» Exercise brief
Give the lines of text from the material below as a numbered list, without the pictures and without any blank lines.

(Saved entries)
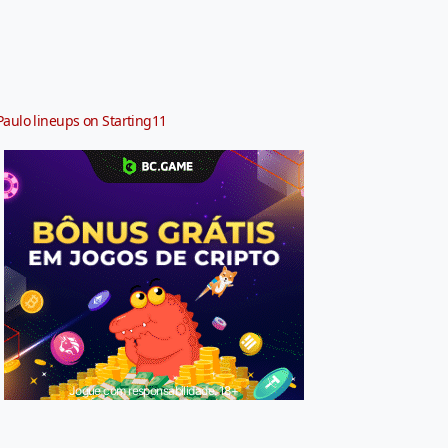
Paulo lineups on Starting11
Jogue com responsabilidade. 18+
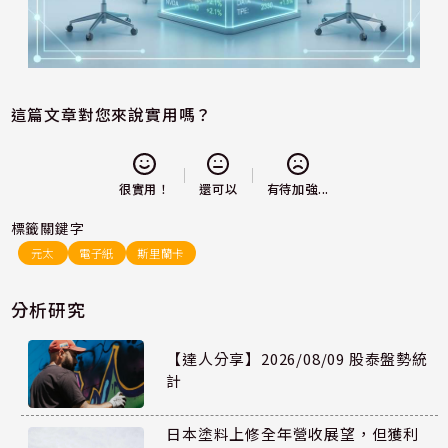
這篇文章對您來說實用嗎？
還可以
很實用！
有待加強...
標籤關鍵字
元太
電子紙
斯里蘭卡
分析研究
【達人分享】2026/08/09 股泰盤勢統
計
日本塗料上修全年營收展望，但獲利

» Exercise result
1. Paulo lineups on Starting11
2. Jogue com responsabilidade. 18+
3. 這篇文章對您來說實用嗎？
4. 還可以
5. 很實用！
6. 有待加強...
7. 標籤關鍵字
8. 元太
9. 電子紙
10. 斯里蘭卡
11. 分析研究
12. 【達人分享】2026/08/09 股泰盤勢統
13. 計
14. 日本塗料上修全年營收展望，但獲利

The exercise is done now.